Task A. In the article on light-based video watermarks, list every kind of lighting that the text says can be programmed with the special lighting.
Task B. Extend the article on light-based video watermarks with a few more sentences that pick up right after its final sentence.

Text block.
In a rush? Here are the quick facts:

  • Cornell researchers developed light-based watermarks to detect fake or altered videos.
  • The method hides secret codes in nearly invisible lighting fluctuations.
  • Watermarks work regardless of the camera used to record footage.

The researchers explain that this method hides nearly invisible fluctuations in lighting during important events or at key locations, such as press conferences or even entire buildings.

These fluctuations, unnoticed by the human eye, are captured in any video filmed under the special lighting, which can be programmed into computer screens, photography lamps, or existing built-in fixtures.

“Video used to be treated as a source of truth, but that’s no longer an assumption we can make,” said Abe Davis, assistant professor of computer science at Cornell, who conceived the idea.

“Now you can pretty much create video of whatever you want. That can be fun, but also problematic, because it’s only getting harder to tell what’s real,” Davis added.

Traditional watermarking techniques modify video files directly, requiring cooperation from the camera or AI model used to create them. Davis and his team bypassed this limitation by embedding the code in the lighting itself, ensuring any real video of the subject contains the hidden watermark, no matter who records it.

Each coded light produces a low-fidelity, time-stamped “code video” of the scene under slightly different lighting. “When someone manipulates a video, the manipulated parts start to contradict what we see in these code videos,” Davis explained.

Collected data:
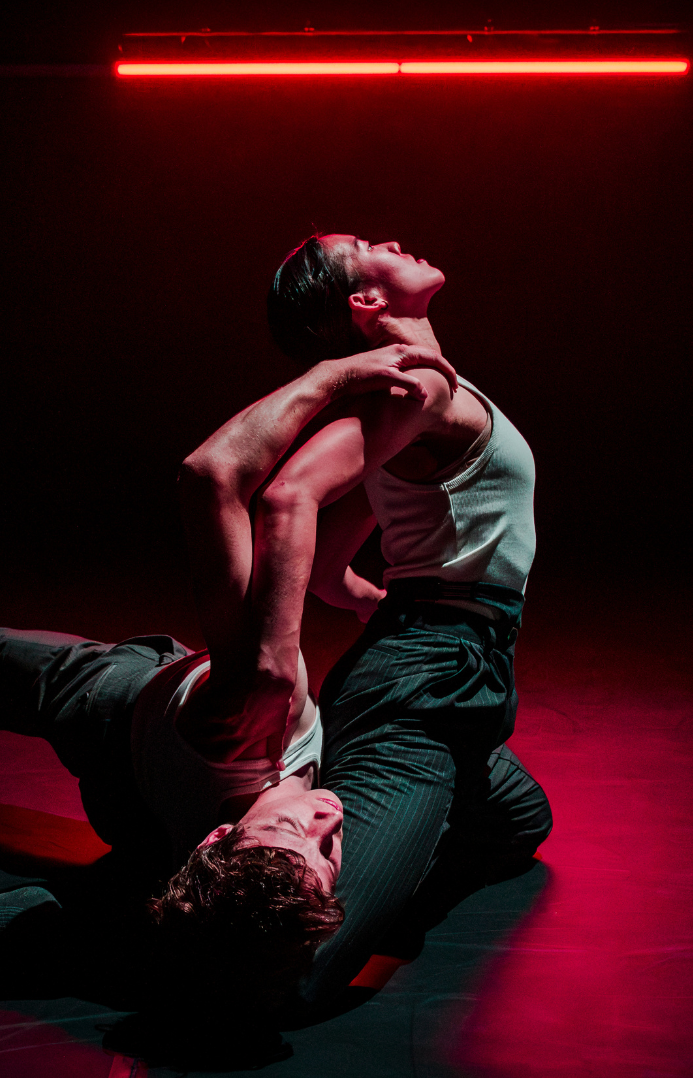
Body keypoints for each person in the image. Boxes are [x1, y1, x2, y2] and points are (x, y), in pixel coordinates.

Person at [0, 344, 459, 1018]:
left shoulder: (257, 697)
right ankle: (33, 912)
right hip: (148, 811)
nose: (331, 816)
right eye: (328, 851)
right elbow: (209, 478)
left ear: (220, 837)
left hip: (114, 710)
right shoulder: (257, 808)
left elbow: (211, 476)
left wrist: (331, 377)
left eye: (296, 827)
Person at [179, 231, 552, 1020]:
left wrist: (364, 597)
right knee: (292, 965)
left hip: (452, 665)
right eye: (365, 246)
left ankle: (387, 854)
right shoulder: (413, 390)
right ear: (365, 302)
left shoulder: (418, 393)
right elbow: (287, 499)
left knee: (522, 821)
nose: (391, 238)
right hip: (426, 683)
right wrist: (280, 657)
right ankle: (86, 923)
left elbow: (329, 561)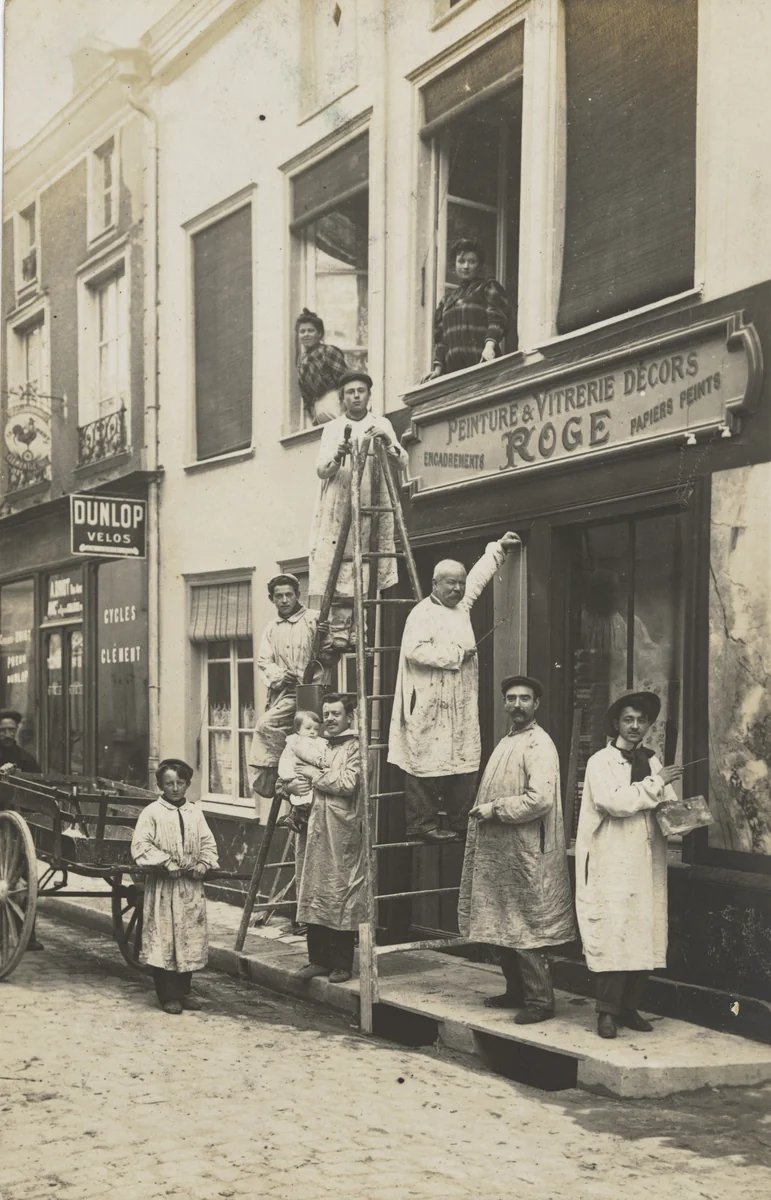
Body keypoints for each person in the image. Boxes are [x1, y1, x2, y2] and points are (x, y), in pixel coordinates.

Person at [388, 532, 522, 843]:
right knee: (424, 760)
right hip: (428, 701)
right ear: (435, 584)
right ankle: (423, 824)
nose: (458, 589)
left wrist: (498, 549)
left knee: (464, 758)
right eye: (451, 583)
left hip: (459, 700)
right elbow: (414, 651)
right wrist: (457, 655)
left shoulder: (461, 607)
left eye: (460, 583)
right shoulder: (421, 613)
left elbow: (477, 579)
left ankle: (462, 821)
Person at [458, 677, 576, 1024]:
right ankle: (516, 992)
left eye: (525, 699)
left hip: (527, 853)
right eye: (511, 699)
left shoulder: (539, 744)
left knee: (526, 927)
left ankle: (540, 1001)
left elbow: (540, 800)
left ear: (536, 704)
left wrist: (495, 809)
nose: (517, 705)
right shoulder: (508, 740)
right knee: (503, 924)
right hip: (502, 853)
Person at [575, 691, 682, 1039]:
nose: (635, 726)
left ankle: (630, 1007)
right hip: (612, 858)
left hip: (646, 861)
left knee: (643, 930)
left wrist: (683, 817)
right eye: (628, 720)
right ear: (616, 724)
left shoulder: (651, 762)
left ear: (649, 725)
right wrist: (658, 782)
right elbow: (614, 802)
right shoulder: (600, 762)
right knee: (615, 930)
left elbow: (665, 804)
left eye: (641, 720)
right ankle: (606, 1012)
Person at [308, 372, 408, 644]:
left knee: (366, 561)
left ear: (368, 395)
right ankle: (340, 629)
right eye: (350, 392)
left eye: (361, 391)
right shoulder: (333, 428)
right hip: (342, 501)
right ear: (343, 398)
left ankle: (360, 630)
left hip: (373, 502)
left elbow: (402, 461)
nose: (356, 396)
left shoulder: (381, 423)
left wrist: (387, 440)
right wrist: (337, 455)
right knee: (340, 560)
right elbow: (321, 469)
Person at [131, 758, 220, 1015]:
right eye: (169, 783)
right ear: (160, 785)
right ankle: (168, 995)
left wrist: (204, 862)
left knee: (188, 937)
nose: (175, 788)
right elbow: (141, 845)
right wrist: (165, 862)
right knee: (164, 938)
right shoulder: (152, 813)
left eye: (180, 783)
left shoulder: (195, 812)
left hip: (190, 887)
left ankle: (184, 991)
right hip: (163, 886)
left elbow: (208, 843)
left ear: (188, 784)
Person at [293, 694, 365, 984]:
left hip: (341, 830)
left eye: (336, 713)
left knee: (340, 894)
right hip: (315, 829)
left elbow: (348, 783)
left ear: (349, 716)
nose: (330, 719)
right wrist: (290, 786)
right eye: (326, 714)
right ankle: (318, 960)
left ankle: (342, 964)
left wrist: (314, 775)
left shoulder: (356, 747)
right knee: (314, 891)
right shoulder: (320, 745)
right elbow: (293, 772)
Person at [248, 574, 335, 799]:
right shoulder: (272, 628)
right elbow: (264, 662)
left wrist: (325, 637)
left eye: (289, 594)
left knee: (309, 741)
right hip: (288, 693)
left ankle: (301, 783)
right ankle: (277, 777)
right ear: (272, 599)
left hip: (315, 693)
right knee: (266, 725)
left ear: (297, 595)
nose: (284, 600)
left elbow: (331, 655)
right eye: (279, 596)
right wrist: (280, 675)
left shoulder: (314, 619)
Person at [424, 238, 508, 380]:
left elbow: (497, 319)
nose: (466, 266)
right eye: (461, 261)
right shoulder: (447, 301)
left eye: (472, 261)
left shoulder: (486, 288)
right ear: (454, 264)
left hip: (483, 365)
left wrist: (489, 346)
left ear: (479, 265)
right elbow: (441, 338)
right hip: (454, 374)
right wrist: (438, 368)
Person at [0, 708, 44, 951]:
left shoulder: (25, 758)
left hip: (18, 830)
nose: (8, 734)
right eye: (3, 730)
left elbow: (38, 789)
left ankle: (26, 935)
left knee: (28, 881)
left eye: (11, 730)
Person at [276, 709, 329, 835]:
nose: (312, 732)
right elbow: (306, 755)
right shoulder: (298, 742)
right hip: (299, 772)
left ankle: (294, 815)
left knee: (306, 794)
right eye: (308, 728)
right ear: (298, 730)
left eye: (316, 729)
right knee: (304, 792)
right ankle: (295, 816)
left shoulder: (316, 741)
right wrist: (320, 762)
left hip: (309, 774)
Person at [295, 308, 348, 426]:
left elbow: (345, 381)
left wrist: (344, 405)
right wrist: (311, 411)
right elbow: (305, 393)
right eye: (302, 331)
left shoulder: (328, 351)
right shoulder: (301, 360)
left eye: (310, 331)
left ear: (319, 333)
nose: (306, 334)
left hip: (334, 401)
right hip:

Expected answer A.
- computer screens
- photography lamps
- existing built-in fixtures

Expected answer B.
“And if someone tries to generate fake video with AI, the resulting code videos just look like random variations,” Davis added.

The project leader Peter Michael explained that the team created imperceptible light codes by drawing on human perception research. The system uses normal lighting “noise” patterns to make detection challenging without the secret key. Programmable lights can be coded with software, while older lamps can use a small chip the size of a postage stamp.

The team achieved successful implementation of up to three separate codes for different lights within the same scene, which significantly increases the difficulty of forging them. The system demonstrated its effectiveness outdoors, and across various skin tones.

Still, Davis warns the battle against misinformation is far from over. “This is an important ongoing problem,” he said. “It’s not going to go away, and in fact, it’s only going to harder.”